Ensuring the delivery of the announced policies will not be easy, and the required scale of renewables deployment is unprecedented.
The report noted that some headway was being made. REpowerEU including a recommendation on permitting, a Solar Strategy, and guidance for power purchase agreements (PPA). However, the successful adoption of these measures will depend on all Member States, who need to deliver on their declarations.
Countries like Poland, still hanging on to a planned 67% fossil fuel share in electricity generation in 2030, need to align with the joint effort to ensure their own security.

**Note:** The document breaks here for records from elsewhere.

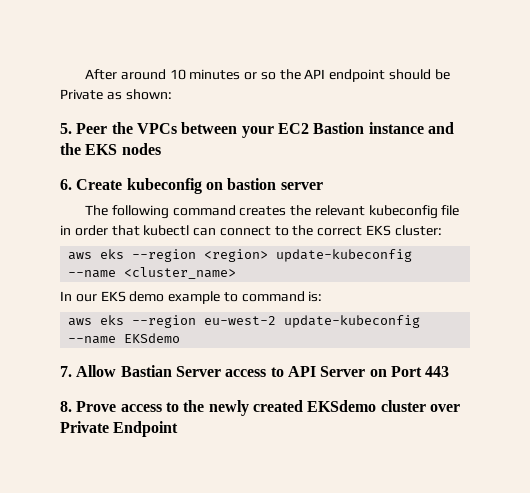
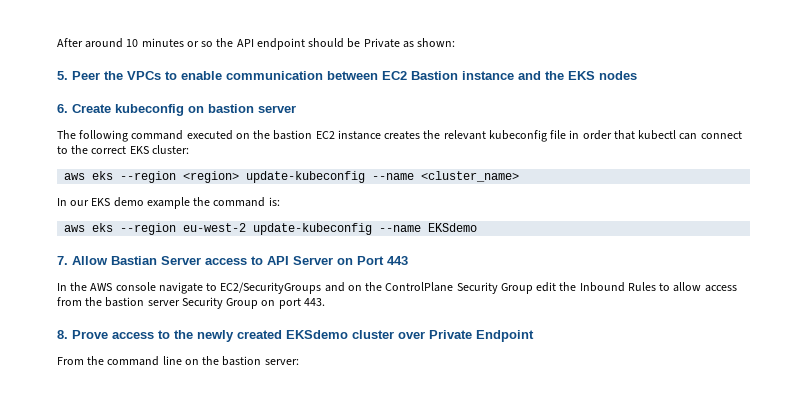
[181,122,274,138] between your -> [165,71,378,80] to enable communication between
(236, 210) none -> [186,130,381,140] executed on the bastion EC2 instance
[223,292,238,302] to -> [193,197,211,206] the
(450, 371) none -> [57,282,737,294] [57,297,325,309] // In the AWS console navigate to EC2/SecurityGroups and on the ControlPlane Security Group edit the Inbound Rules to allow access from the bastion server Security Group on port 443.
(179, 429) none -> [57,356,299,366] // From the command line on the bastion server:

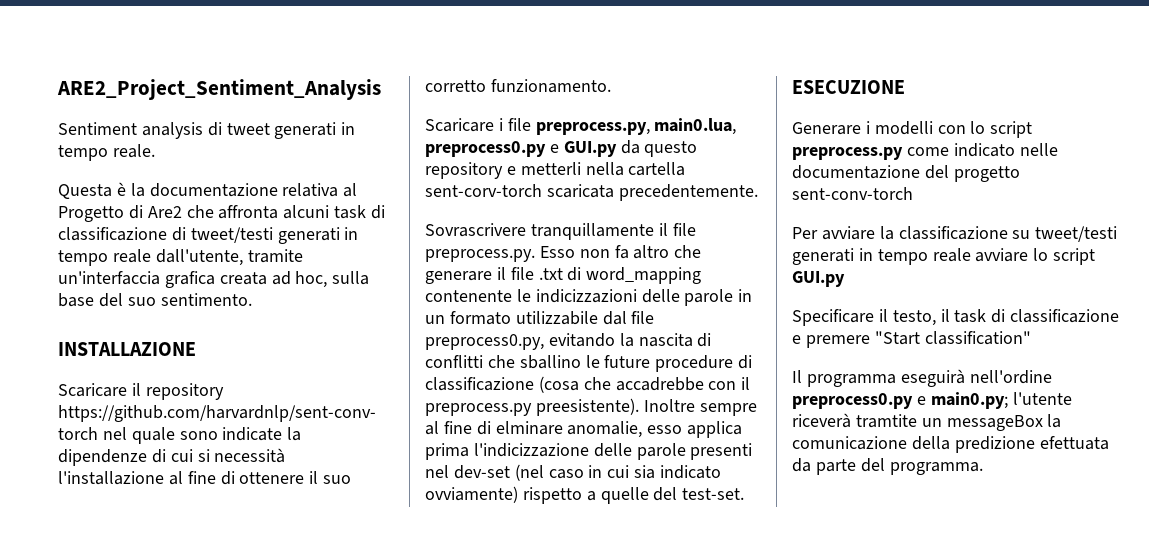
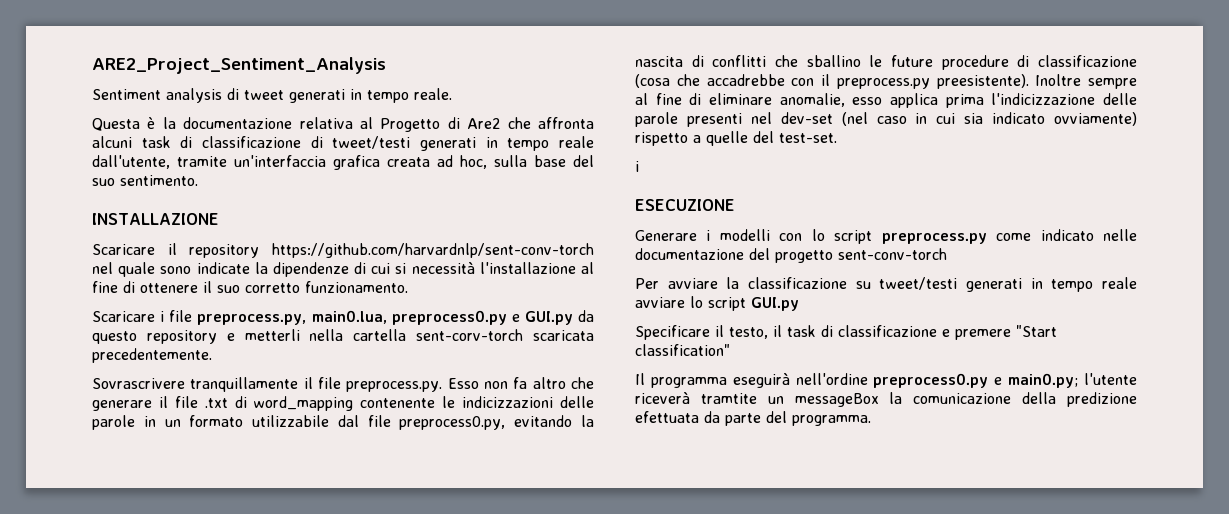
[495,421,563,435] elminare -> [709,93,772,105] eliminare
(745, 494) none -> [635,161,639,172] // i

The key issue is funding, said the report. REpowerEU entails an additional investment of €210bn until 2027 and possibly €300bn by 2030 on top of what is necessary to reach Fit for 55 goals.
However, the report is confident that the changes will save up to €100bn per year in fossil fuel imports by 2030 (€80bn in gas, €12bn in oil and €1.7bn in coal).
REpowerEU will also double the funding to decarbonise industry through innovative technology to €3bn.
Other issues to be address include improved policies on oil. The report warned that the oil sector has still not seen direct country-level measures to reduce demand in the short run, which could help countries avoid a crunch with the ban on Russian oil included in the EU’s sixth package of sanctions on Russia.
REPowerEU proposals targeting industry, such as hydrogen uptake, fuel substitution and energy efficiency, are expected to lead to a marginal decline in oil demand. A vote by the Environment Committee of the European Parliament to ban the sale of internal combustion engines in the EU by 2035 should help accelerate the uptake of electric vehicles and drive down oil consumption, but more ambitious short-term actions are needed to reduce oil demand.
The report was clear in stressing that climate risk is now also a security risk for Europe and that the only way forward is to reduce fossil fuel consumption. The security of the European continent, which is now being tested in Ukraine, can only be ensured through phasing out fossil fuels.